● What you should do:
Read through the data and report every line in which the word "next" occurs.

● Working data:

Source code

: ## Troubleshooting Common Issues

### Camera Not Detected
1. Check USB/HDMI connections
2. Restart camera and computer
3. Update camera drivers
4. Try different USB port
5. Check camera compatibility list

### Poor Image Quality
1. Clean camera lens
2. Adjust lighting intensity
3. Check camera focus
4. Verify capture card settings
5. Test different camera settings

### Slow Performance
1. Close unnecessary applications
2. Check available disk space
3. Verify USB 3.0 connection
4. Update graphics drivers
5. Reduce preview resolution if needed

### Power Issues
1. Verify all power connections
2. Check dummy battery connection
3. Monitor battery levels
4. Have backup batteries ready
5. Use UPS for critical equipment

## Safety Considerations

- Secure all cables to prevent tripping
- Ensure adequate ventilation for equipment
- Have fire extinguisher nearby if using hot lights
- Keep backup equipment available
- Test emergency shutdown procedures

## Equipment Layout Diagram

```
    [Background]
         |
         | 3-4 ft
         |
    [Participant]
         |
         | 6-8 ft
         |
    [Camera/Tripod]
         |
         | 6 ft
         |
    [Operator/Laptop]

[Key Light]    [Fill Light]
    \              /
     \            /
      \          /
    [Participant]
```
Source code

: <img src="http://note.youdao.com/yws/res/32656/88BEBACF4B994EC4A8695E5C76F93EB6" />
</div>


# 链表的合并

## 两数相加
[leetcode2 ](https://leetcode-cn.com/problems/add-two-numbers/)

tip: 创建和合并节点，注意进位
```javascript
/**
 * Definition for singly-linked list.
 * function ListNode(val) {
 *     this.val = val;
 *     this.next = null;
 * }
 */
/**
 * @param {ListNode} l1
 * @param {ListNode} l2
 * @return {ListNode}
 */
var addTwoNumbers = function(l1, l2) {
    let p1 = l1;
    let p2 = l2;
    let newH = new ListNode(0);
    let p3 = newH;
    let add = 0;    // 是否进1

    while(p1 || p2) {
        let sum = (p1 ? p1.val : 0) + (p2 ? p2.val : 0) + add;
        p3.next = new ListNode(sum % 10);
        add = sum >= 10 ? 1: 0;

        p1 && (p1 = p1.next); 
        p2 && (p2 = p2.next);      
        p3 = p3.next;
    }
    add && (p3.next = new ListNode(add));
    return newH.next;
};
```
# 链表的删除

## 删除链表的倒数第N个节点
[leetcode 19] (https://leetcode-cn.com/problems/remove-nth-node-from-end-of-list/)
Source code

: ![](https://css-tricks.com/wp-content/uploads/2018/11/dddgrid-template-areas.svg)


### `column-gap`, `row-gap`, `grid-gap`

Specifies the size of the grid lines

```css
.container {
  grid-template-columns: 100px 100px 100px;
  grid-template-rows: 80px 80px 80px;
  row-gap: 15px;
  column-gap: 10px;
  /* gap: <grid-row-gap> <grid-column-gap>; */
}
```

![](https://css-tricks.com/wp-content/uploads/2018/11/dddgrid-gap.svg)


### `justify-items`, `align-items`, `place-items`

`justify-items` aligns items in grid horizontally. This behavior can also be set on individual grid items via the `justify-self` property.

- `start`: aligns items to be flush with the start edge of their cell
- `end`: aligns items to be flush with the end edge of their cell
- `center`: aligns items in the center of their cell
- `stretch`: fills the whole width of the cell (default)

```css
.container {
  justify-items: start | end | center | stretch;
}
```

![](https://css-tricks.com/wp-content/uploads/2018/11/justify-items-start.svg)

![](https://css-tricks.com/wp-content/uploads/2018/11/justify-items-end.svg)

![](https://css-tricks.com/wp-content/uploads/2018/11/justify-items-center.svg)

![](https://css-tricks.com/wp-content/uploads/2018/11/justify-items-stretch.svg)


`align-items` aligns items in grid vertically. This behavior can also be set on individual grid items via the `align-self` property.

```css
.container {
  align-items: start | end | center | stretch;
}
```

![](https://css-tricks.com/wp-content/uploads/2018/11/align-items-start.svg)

● Answer to this exercise:
 *     this.next = null;
        p3.next = new ListNode(sum % 10);
        p1 && (p1 = p1.next); 
        p2 && (p2 = p2.next);      
        p3 = p3.next;
    add && (p3.next = new ListNode(add));
    return newH.next;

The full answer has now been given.